Note: (m <=d) = (m-1 <=d) + (m-1 <=d-1). Can anyone see why?
Proof: to choose d or fewer out of m you either choose the
first element and then d-1 or fewer out of the remaining m-1 or you
don't, and then choose d or fewer out of the remaining m.
Before proving the theorem, let's look at an example.
Look at C = "intervals [a,b] of the real line" (so, VCdim = 2).
Say we have m points, named 1,2,3,...,m in order, and we now delete
point m. How does # splittings go down? Answer is that some pairs,
like [a,m] and [a,m-1] collapse to become the same splitting.
So, the number of splittings of the m points equals the number of
splittings of the m-1, which is at most (m-1 <=d) by induction, plus
the number of pairs that collapsed. But, these ones that collapsed
correspond to "final subintervals" of the previous set, which is a
class with VC-dim 1 (or d-1 in general). So, at most (m-1 <=d-1) of
these, by induction.
Proof is exactly on these lines.
PROOF OF THEOREM 2: Let's say we have a set S of m examples.
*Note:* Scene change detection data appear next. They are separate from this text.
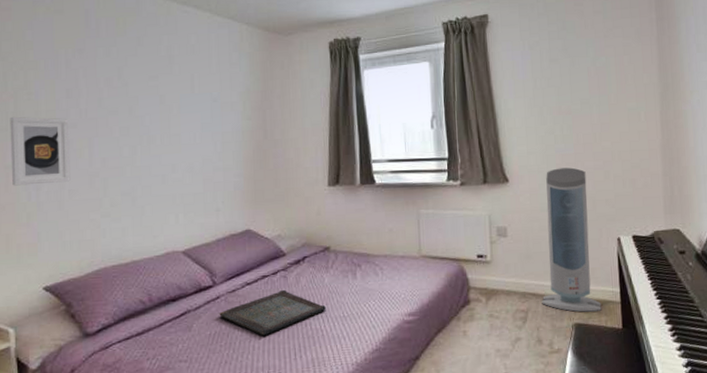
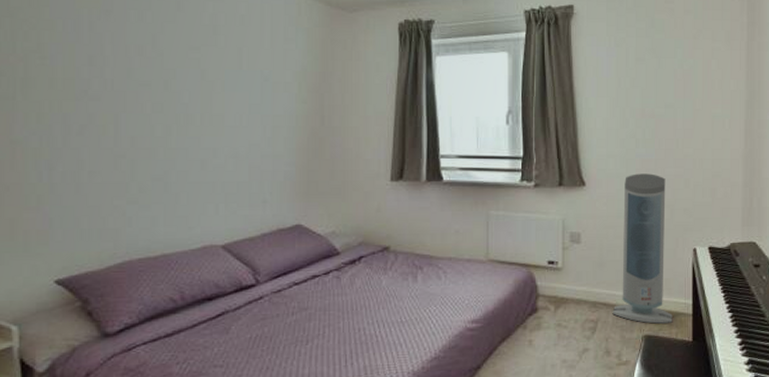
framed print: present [10,116,71,186] -> none [18,83,91,164]
serving tray: present [219,289,326,336] -> none [262,291,382,341]

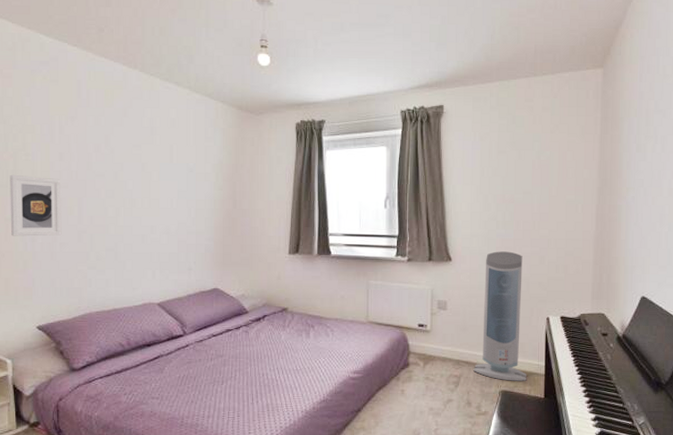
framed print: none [18,83,91,164] -> present [10,174,62,236]

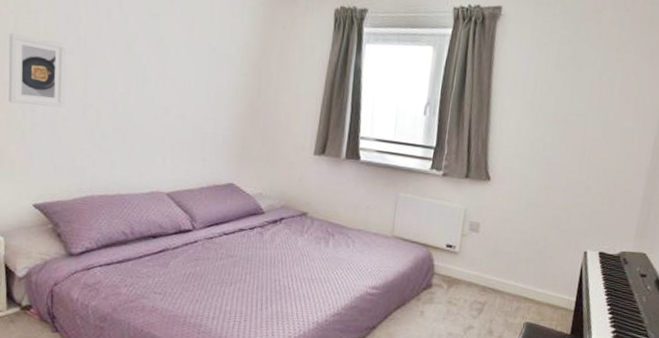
air purifier: present [473,251,527,381] -> none [499,175,568,315]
We want
to bound number of ways of splitting S using concepts in C. Define
C[S] = set of different ways of splitting (partitioning) S by concepts
in C. Think of these as concepts defined only on S.
Pick some x in S. So, we know that C[S - {x}] has at most (m-1 <=d)
partitions by induction.
How are there more splittings of S than S - {x}? As before, the
increase is exactly the number of pairs in C[S] that differ only on x,
since these are the ones that collapse when you remove x.
For each pair, let's focus on the one that labels x negative.
Let C' = {c in C[S] that label x negative for which there is another
concept in C[S] that is identical to c except it labels x positive}.
(these are concepts that are only defined on S)
Claim: VCDIM(C) >= VCDIM(C') + 1.
Proof: Pick set S' of pts in S that are shattered by C'. S' doesn't
include x since all functions in C' label x negative. Now, S' U {x}
is shattered by C because of how C' was defined.
This means VCDIM(C') <= d-1 and we are done.